La société distributrice doit mentionner sur la déclaration n° 2065 toutes les sommes qu'elle a distribuées au sens des articles 109 à 115 du CGI. Lorsque la masse des revenus effectivement distribués par la société, notamment mise en lumière lors d’un contrôle fiscal, excède le montant des revenus qu'elle a déclaré, il y a existence de distributions occultes. Deux situations peuvent se présenter.

a / Les bénéficiaires des distributions sont connus : l'administration est ici à même de justifier leur imposition et leur adresse, alors, directement une proposition de rectification ; il en va ainsi, notamment, lorsque l'administration peut apporter la preuve que les sommes litigieuses ont été appréhendées par le contribuable ou lorsque l'identité des bénéficiaires des distributions occultes résulte sans ambiguïté des circonstances elles-mêmes.

b / Les bénéficiaires des distributions ne sont pas connus : l'administration met ici en œuvre la procédure prévue à l'article 117 du CGI au terme duquel « au cas où la masse des revenus distribués excède le montant total des distributions tel qu'il résulte des déclarations de la personne morale visées à l'article 116, celle-ci est invitée à fournir à l'administration, dans un délai de trente jours, toutes indications complémentaires sur les bénéficiaires de l'excédent des distributions » ; concrètement :

  • l’administration envoie à la société distributrice une mise en demeure qui doit indiquer les sanctionsqu'encourt la société en cas de défaut de réponse et le délai de réponse de trente jours : la réponse écrite de la société doit contenir des indications précises sur le nom des bénéficiaires, ainsi que toutes justifications de nature à permettre à l'administration de procéder, le cas échéant, à l'imposition des sommes distribuées chez les bénéficiaires,
  • deux cas de figure peuvent se présenter :
    • soit la société distributrice répond et l’administration peut procéder à la taxation des bénéficiaires,
    • soit la société distributrice ne répond pas et l’administration lui applique les amendes prévues par la loi (75 % ou 100 % des sommes réputées distribuées selon que la société les a porté ou non spontanément sur sa déclaration de résultat).
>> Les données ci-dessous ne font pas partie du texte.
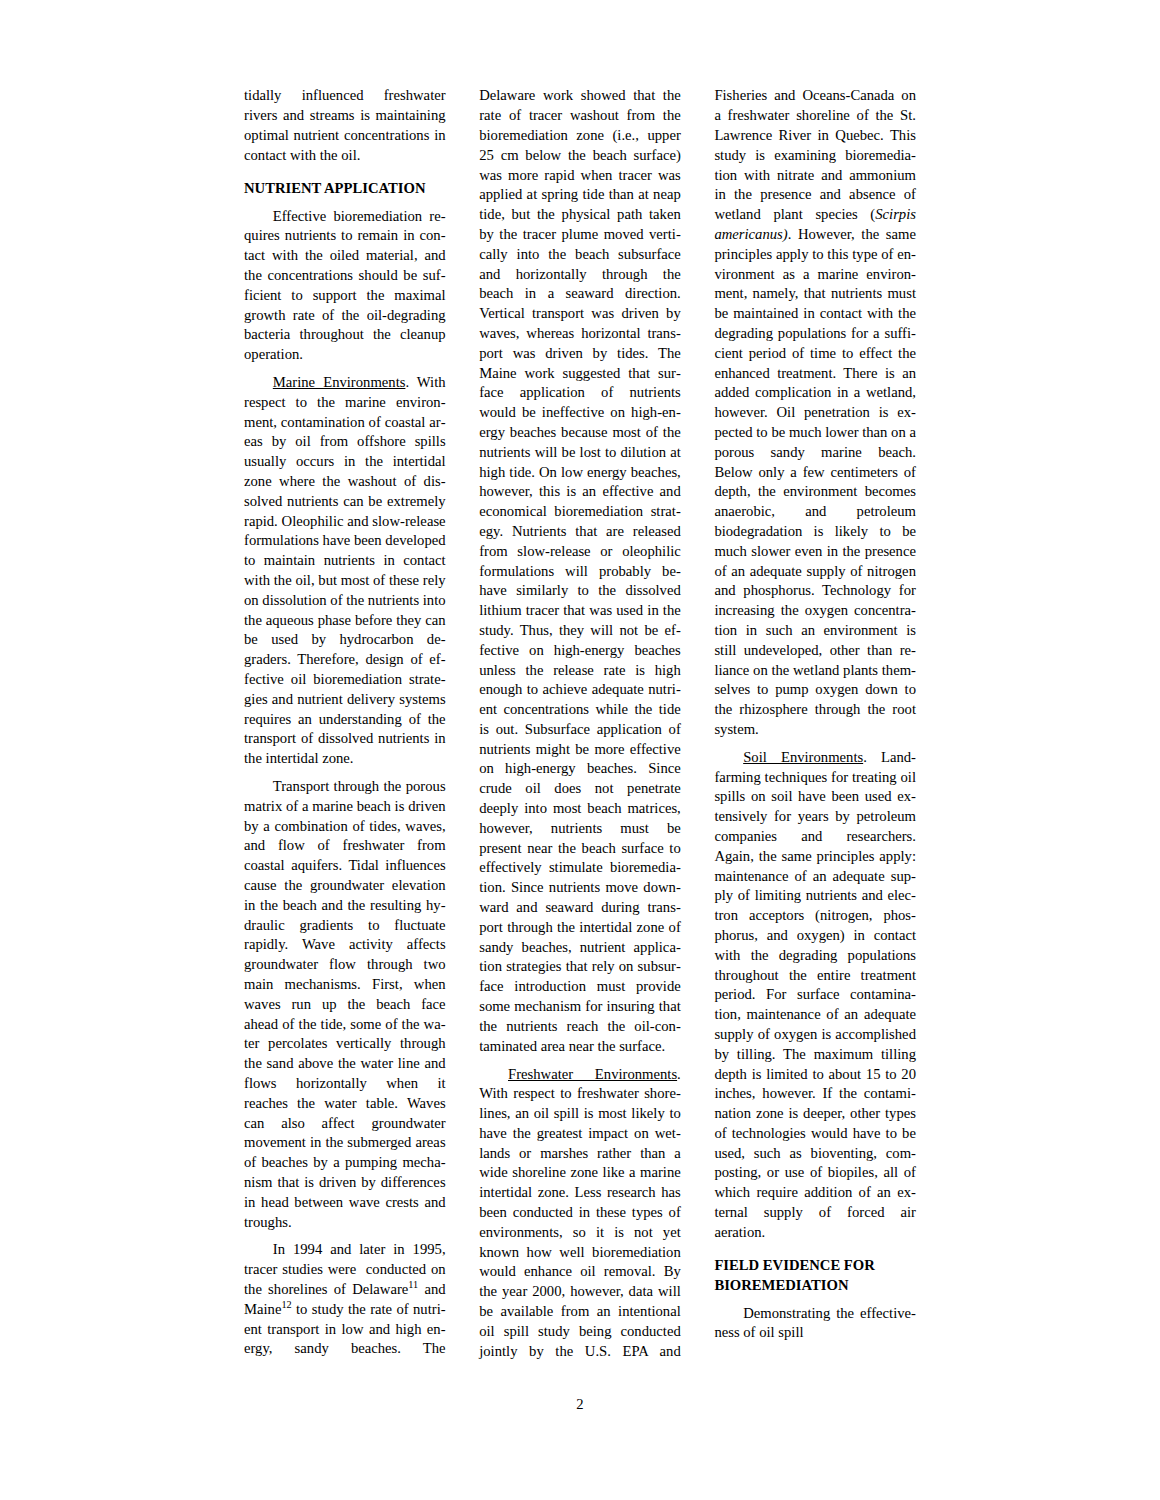tidally influenced freshwater rivers and streams is maintaining optimal nutrient concentrations in contact with the oil.
NUTRIENT APPLICATION
Effective bioremediation requires nutrients to remain in contact with the oiled material, and the concentrations should be sufficient to support the maximal growth rate of the oil-degrading bacteria throughout the cleanup operation.
Marine Environments. With respect to the marine environment, contamination of coastal areas by oil from offshore spills usually occurs in the intertidal zone where the washout of dissolved nutrients can be extremely rapid. Oleophilic and slow-release formulations have been developed to maintain nutrients in contact with the oil, but most of these rely on dissolution of the nutrients into the aqueous phase before they can be used by hydrocarbon degraders. Therefore, design of effective oil bioremediation strategies and nutrient delivery systems requires an understanding of the transport of dissolved nutrients in the intertidal zone.
Transport through the porous matrix of a marine beach is driven by a combination of tides, waves, and flow of freshwater from coastal aquifers. Tidal influences cause the groundwater elevation in the beach and the resulting hydraulic gradients to fluctuate rapidly. Wave activity affects groundwater flow through two main mechanisms. First, when waves run up the beach face ahead of the tide, some of the water percolates vertically through the sand above the water line and flows horizontally when it reaches the water table. Waves can also affect groundwater movement in the submerged areas of beaches by a pumping mechanism that is driven by differences in head between wave crests and troughs.
In 1994 and later in 1995, tracer studies were conducted on the shorelines of Delaware11 and Maine12 to study the rate of nutrient transport in low and high energy, sandy beaches. The Delaware work showed that the rate of tracer washout from the bioremediation zone (i.e., upper 25 cm below the beach surface) was more rapid when tracer was applied at spring tide than at neap tide, but the physical path taken by the tracer plume moved vertically into the beach subsurface and horizontally through the beach in a seaward direction. Vertical transport was driven by waves, whereas horizontal transport was driven by tides. The Maine work suggested that surface application of nutrients would be ineffective on high-energy beaches because most of the nutrients will be lost to dilution at high tide. On low energy beaches, however, this is an effective and economical bioremediation strategy. Nutrients that are released from slow-release or oleophilic formulations will probably behave similarly to the dissolved lithium tracer that was used in the study. Thus, they will not be effective on high-energy beaches unless the release rate is high enough to achieve adequate nutrient concentrations while the tide is out. Subsurface application of nutrients might be more effective on high-energy beaches. Since crude oil does not penetrate deeply into most beach matrices, however, nutrients must be present near the beach surface to effectively stimulate bioremediation. Since nutrients move downward and seaward during transport through the intertidal zone of sandy beaches, nutrient application strategies that rely on subsurface introduction must provide some mechanism for insuring that the nutrients reach the oil-contaminated area near the surface.
Freshwater Environments. With respect to freshwater shorelines, an oil spill is most likely to have the greatest impact on wetlands or marshes rather than a wide shoreline zone like a marine intertidal zone. Less research has been conducted in these types of environments, so it is not yet known how well bioremediation would enhance oil removal. By the year 2000, however, data will be available from an intentional oil spill study being conducted jointly by the U.S. EPA and Fisheries and Oceans-Canada on a freshwater shoreline of the St. Lawrence River in Quebec. This study is examining bioremediation with nitrate and ammonium in the presence and absence of wetland plant species (Scirpis americanus). However, the same principles apply to this type of environment as a marine environment, namely, that nutrients must be maintained in contact with the degrading populations for a sufficient period of time to effect the enhanced treatment. There is an added complication in a wetland, however. Oil penetration is expected to be much lower than on a porous sandy marine beach. Below only a few centimeters of depth, the environment becomes anaerobic, and petroleum biodegradation is likely to be much slower even in the presence of an adequate supply of nitrogen and phosphorus. Technology for increasing the oxygen concentration in such an environment is still undeveloped, other than reliance on the wetland plants themselves to pump oxygen down to the rhizosphere through the root system.
Soil Environments. Land-farming techniques for treating oil spills on soil have been used extensively for years by petroleum companies and researchers. Again, the same principles apply: maintenance of an adequate supply of limiting nutrients and electron acceptors (nitrogen, phosphorus, and oxygen) in contact with the degrading populations throughout the entire treatment period. For surface contamination, maintenance of an adequate supply of oxygen is accomplished by tilling. The maximum tilling depth is limited to about 15 to 20 inches, however. If the contamination zone is deeper, other types of technologies would have to be used, such as bioventing, composting, or use of biopiles, all of which require addition of an external supply of forced air aeration.
FIELD EVIDENCE FOR BIOREMEDIATION
Demonstrating the effectiveness of oil spill
2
C – L'imposition des bénéficiaires des distributions officieuses

Les règles varient selon que le bénéficiaire de la distribution officieuse a son domicile ou son siège social en France (1) ou est un non-résident (2).

1 – Le bénéficiaire a son domicile ou son siège social en France

Deux hypothèses doivent être distinguées.

a / Les personnes physiques sont imposées à l’impôt sur le revenu dans la catégorie des RCM : les distributions officieuses ne bénéficient pas de l’abattement de 40 % ; par ailleurs, les sommes réputées distribuées en application des articles 109, 111 - c à 111 - e, et 112 - 4° du CGI sont retenues pour 125 % de leur montant ; enfin, ces sommes sont également soumises aux prélèvements sociaux.

b / Les personnes morales passibles de l’impôt sur les sociétés : l'administration doit engager à l'encontre des sociétés bénéficiaires qui n'ont pas déclaré les revenus distribués une procédure de rectification en apportant la preuve qu’elles ont bien appréhendé les sommes en cause ; en effet, la désignation par la société distributrice des bénéficiaires de la distribution constitue, pour l'administration, une simple information non-opposable aux personnes désignées.

2 – Le bénéficiaire est un non-résident

Les revenus distribués par les sociétés passibles de l'impôt sur les sociétés font l'objet d'une retenue à la source dans la mesure où ils bénéficient à des personnes, physiques ou morales, dont le domicile fiscal ou le siège social est situé hors de France. Le taux prévu par l'article 187 du CGI est de 30 % (75 % pour les produits payés dans un Etat ou territoire non coopératif).

En présence d'une distribution officieuse passible de la retenue à la source en droit interne et dont le bénéficiaire est résident d'un Etat ou d'un territoire lié à la France par une convention fiscale, il convient de se reporter à cette convention pour déterminer l’Etat juridiquement compétent pour imposer cette distribution officieuse.